• **To be done**
Copy out every line of the records below, word for word and in the same order.

• **Supplied records**
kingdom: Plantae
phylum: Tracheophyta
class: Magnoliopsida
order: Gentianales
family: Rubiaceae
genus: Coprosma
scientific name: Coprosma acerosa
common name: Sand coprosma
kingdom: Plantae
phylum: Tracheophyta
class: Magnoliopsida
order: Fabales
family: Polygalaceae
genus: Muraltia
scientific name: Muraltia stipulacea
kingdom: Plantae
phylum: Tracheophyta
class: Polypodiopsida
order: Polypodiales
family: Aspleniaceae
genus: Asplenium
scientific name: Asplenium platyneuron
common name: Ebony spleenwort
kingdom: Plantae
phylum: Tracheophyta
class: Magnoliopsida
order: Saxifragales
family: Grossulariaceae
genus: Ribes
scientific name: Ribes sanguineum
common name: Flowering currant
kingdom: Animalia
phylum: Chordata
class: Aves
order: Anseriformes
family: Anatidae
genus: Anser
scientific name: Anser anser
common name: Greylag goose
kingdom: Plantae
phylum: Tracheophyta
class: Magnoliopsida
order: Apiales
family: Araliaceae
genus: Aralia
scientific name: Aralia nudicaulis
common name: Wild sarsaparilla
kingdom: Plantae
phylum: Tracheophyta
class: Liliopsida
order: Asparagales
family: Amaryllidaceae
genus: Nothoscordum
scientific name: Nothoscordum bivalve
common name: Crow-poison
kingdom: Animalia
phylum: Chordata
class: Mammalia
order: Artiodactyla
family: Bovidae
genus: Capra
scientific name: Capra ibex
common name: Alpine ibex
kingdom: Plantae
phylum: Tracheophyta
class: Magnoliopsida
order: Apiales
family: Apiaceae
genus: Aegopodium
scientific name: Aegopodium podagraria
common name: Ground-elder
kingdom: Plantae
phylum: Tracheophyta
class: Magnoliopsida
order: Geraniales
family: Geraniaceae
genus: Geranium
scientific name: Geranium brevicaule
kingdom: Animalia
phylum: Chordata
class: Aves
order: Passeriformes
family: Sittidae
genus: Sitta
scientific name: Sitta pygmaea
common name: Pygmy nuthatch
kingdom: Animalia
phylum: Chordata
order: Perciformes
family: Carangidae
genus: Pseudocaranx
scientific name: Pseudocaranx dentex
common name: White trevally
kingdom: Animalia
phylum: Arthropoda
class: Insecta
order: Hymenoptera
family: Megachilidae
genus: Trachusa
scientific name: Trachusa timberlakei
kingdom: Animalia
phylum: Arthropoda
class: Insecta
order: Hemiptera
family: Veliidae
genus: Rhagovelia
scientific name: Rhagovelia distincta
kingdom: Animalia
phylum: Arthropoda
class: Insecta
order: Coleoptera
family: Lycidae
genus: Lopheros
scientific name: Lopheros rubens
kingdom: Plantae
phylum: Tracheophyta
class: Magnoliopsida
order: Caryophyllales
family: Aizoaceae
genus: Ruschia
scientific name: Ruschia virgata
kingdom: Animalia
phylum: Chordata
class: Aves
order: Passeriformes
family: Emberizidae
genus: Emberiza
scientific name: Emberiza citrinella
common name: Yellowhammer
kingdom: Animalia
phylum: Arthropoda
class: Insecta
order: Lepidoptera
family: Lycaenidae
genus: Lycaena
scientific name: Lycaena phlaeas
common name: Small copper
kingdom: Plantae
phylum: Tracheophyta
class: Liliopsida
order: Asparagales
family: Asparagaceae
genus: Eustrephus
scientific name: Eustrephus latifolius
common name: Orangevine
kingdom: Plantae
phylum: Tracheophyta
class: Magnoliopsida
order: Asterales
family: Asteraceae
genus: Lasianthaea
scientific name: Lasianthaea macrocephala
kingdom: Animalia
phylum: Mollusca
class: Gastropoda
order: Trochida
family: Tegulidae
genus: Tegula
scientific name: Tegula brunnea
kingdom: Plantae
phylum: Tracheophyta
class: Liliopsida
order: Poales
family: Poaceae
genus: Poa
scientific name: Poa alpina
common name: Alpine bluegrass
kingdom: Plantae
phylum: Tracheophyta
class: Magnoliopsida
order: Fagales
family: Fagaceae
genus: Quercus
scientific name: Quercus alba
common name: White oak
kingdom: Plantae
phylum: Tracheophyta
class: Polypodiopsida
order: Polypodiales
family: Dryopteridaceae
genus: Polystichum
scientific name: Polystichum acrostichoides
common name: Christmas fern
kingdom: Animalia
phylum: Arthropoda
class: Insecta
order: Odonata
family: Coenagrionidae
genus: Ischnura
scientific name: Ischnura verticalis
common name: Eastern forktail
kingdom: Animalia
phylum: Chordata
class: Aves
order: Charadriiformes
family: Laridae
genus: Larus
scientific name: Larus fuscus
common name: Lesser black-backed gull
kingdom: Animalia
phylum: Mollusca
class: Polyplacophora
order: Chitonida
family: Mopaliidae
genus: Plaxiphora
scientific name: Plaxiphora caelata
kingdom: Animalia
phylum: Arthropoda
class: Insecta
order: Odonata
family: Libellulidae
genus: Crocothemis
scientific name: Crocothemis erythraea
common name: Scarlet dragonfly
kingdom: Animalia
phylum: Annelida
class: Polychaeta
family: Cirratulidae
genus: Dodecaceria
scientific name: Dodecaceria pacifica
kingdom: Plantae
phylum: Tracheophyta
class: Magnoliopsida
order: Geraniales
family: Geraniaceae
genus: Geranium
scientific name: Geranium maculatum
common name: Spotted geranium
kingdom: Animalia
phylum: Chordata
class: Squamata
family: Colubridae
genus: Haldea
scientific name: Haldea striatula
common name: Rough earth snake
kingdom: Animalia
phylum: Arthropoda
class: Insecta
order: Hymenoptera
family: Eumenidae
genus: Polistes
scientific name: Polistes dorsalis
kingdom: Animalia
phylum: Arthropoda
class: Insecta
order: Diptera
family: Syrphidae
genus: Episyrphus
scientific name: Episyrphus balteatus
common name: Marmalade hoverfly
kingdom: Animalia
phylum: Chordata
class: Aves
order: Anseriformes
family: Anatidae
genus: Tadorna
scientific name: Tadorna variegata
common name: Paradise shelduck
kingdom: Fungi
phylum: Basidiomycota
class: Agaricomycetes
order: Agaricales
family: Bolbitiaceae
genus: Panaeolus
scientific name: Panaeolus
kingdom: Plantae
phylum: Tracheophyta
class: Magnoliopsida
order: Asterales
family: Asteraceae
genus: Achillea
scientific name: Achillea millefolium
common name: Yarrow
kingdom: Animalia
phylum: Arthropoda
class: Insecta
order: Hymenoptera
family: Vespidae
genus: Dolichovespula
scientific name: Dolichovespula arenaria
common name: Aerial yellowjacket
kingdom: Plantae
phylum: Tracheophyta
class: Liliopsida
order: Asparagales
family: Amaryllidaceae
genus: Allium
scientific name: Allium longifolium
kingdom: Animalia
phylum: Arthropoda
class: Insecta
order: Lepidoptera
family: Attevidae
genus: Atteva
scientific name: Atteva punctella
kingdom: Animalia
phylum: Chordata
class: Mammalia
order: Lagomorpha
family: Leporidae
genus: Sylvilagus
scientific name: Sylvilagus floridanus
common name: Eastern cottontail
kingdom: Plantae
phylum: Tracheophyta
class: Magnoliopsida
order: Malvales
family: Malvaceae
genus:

• **Written solution**
kingdom: Plantae
phylum: Tracheophyta
class: Magnoliopsida
order: Gentianales
family: Rubiaceae
genus: Coprosma
scientific name: Coprosma acerosa
common name: Sand coprosma
kingdom: Plantae
phylum: Tracheophyta
class: Magnoliopsida
order: Fabales
family: Polygalaceae
genus: Muraltia
scientific name: Muraltia stipulacea
kingdom: Plantae
phylum: Tracheophyta
class: Polypodiopsida
order: Polypodiales
family: Aspleniaceae
genus: Asplenium
scientific name: Asplenium platyneuron
common name: Ebony spleenwort
kingdom: Plantae
phylum: Tracheophyta
class: Magnoliopsida
order: Saxifragales
family: Grossulariaceae
genus: Ribes
scientific name: Ribes sanguineum
common name: Flowering currant
kingdom: Animalia
phylum: Chordata
class: Aves
order: Anseriformes
family: Anatidae
genus: Anser
scientific name: Anser anser
common name: Greylag goose
kingdom: Plantae
phylum: Tracheophyta
class: Magnoliopsida
order: Apiales
family: Araliaceae
genus: Aralia
scientific name: Aralia nudicaulis
common name: Wild sarsaparilla
kingdom: Plantae
phylum: Tracheophyta
class: Liliopsida
order: Asparagales
family: Amaryllidaceae
genus: Nothoscordum
scientific name: Nothoscordum bivalve
common name: Crow-poison
kingdom: Animalia
phylum: Chordata
class: Mammalia
order: Artiodactyla
family: Bovidae
genus: Capra
scientific name: Capra ibex
common name: Alpine ibex
kingdom: Plantae
phylum: Tracheophyta
class: Magnoliopsida
order: Apiales
family: Apiaceae
genus: Aegopodium
scientific name: Aegopodium podagraria
common name: Ground-elder
kingdom: Plantae
phylum: Tracheophyta
class: Magnoliopsida
order: Geraniales
family: Geraniaceae
genus: Geranium
scientific name: Geranium brevicaule
kingdom: Animalia
phylum: Chordata
class: Aves
order: Passeriformes
family: Sittidae
genus: Sitta
scientific name: Sitta pygmaea
common name: Pygmy nuthatch
kingdom: Animalia
phylum: Chordata
order: Perciformes
family: Carangidae
genus: Pseudocaranx
scientific name: Pseudocaranx dentex
common name: White trevally
kingdom: Animalia
phylum: Arthropoda
class: Insecta
order: Hymenoptera
family: Megachilidae
genus: Trachusa
scientific name: Trachusa timberlakei
kingdom: Animalia
phylum: Arthropoda
class: Insecta
order: Hemiptera
family: Veliidae
genus: Rhagovelia
scientific name: Rhagovelia distincta
kingdom: Animalia
phylum: Arthropoda
class: Insecta
order: Coleoptera
family: Lycidae
genus: Lopheros
scientific name: Lopheros rubens
kingdom: Plantae
phylum: Tracheophyta
class: Magnoliopsida
order: Caryophyllales
family: Aizoaceae
genus: Ruschia
scientific name: Ruschia virgata
kingdom: Animalia
phylum: Chordata
class: Aves
order: Passeriformes
family: Emberizidae
genus: Emberiza
scientific name: Emberiza citrinella
common name: Yellowhammer
kingdom: Animalia
phylum: Arthropoda
class: Insecta
order: Lepidoptera
family: Lycaenidae
genus: Lycaena
scientific name: Lycaena phlaeas
common name: Small copper
kingdom: Plantae
phylum: Tracheophyta
class: Liliopsida
order: Asparagales
family: Asparagaceae
genus: Eustrephus
scientific name: Eustrephus latifolius
common name: Orangevine
kingdom: Plantae
phylum: Tracheophyta
class: Magnoliopsida
order: Asterales
family: Asteraceae
genus: Lasianthaea
scientific name: Lasianthaea macrocephala
kingdom: Animalia
phylum: Mollusca
class: Gastropoda
order: Trochida
family: Tegulidae
genus: Tegula
scientific name: Tegula brunnea
kingdom: Plantae
phylum: Tracheophyta
class: Liliopsida
order: Poales
family: Poaceae
genus: Poa
scientific name: Poa alpina
common name: Alpine bluegrass
kingdom: Plantae
phylum: Tracheophyta
class: Magnoliopsida
order: Fagales
family: Fagaceae
genus: Quercus
scientific name: Quercus alba
common name: White oak
kingdom: Plantae
phylum: Tracheophyta
class: Polypodiopsida
order: Polypodiales
family: Dryopteridaceae
genus: Polystichum
scientific name: Polystichum acrostichoides
common name: Christmas fern
kingdom: Animalia
phylum: Arthropoda
class: Insecta
order: Odonata
family: Coenagrionidae
genus: Ischnura
scientific name: Ischnura verticalis
common name: Eastern forktail
kingdom: Animalia
phylum: Chordata
class: Aves
order: Charadriiformes
family: Laridae
genus: Larus
scientific name: Larus fuscus
common name: Lesser black-backed gull
kingdom: Animalia
phylum: Mollusca
class: Polyplacophora
order: Chitonida
family: Mopaliidae
genus: Plaxiphora
scientific name: Plaxiphora caelata
kingdom: Animalia
phylum: Arthropoda
class: Insecta
order: Odonata
family: Libellulidae
genus: Crocothemis
scientific name: Crocothemis erythraea
common name: Scarlet dragonfly
kingdom: Animalia
phylum: Annelida
class: Polychaeta
family: Cirratulidae
genus: Dodecaceria
scientific name: Dodecaceria pacifica
kingdom: Plantae
phylum: Tracheophyta
class: Magnoliopsida
order: Geraniales
family: Geraniaceae
genus: Geranium
scientific name: Geranium maculatum
common name: Spotted geranium
kingdom: Animalia
phylum: Chordata
class: Squamata
family: Colubridae
genus: Haldea
scientific name: Haldea striatula
common name: Rough earth snake
kingdom: Animalia
phylum: Arthropoda
class: Insecta
order: Hymenoptera
family: Eumenidae
genus: Polistes
scientific name: Polistes dorsalis
kingdom: Animalia
phylum: Arthropoda
class: Insecta
order: Diptera
family: Syrphidae
genus: Episyrphus
scientific name: Episyrphus balteatus
common name: Marmalade hoverfly
kingdom: Animalia
phylum: Chordata
class: Aves
order: Anseriformes
family: Anatidae
genus: Tadorna
scientific name: Tadorna variegata
common name: Paradise shelduck
kingdom: Fungi
phylum: Basidiomycota
class: Agaricomycetes
order: Agaricales
family: Bolbitiaceae
genus: Panaeolus
scientific name: Panaeolus
kingdom: Plantae
phylum: Tracheophyta
class: Magnoliopsida
order: Asterales
family: Asteraceae
genus: Achillea
scientific name: Achillea millefolium
common name: Yarrow
kingdom: Animalia
phylum: Arthropoda
class: Insecta
order: Hymenoptera
family: Vespidae
genus: Dolichovespula
scientific name: Dolichovespula arenaria
common name: Aerial yellowjacket
kingdom: Plantae
phylum: Tracheophyta
class: Liliopsida
order: Asparagales
family: Amaryllidaceae
genus: Allium
scientific name: Allium longifolium
kingdom: Animalia
phylum: Arthropoda
class: Insecta
order: Lepidoptera
family: Attevidae
genus: Atteva
scientific name: Atteva punctella
kingdom: Animalia
phylum: Chordata
class: Mammalia
order: Lagomorpha
family: Leporidae
genus: Sylvilagus
scientific name: Sylvilagus floridanus
common name: Eastern cottontail
kingdom: Plantae
phylum: Tracheophyta
class: Magnoliopsida
order: Malvales
family: Malvaceae
genus:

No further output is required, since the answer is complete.